→ Data shown:
◇ ◇ ◇ ◇
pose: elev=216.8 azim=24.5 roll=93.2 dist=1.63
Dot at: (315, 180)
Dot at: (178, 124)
◇ ◇ ◇ ◇
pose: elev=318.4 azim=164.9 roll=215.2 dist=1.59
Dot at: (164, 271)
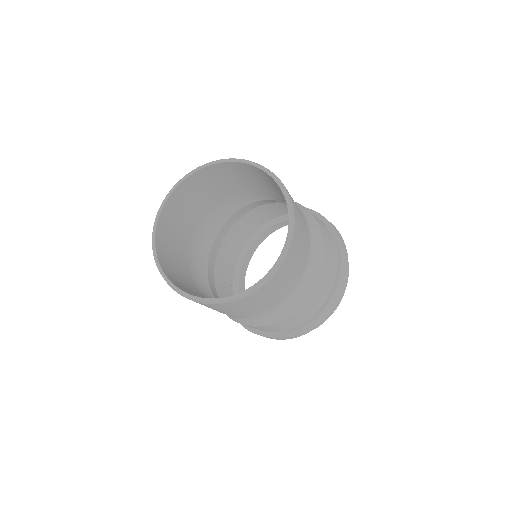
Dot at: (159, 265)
◇ ◇ ◇ ◇
→ Exercise prompt: Put the material from the line with "pose: elev=318.4 azim=164.9" up to and including the line with "Dot at: (159, 265)" into a numbered list. Skip blank lines and leave the pictures out.

→ Exercise solution:
1. pose: elev=318.4 azim=164.9 roll=215.2 dist=1.59
2. Dot at: (164, 271)
3. Dot at: (159, 265)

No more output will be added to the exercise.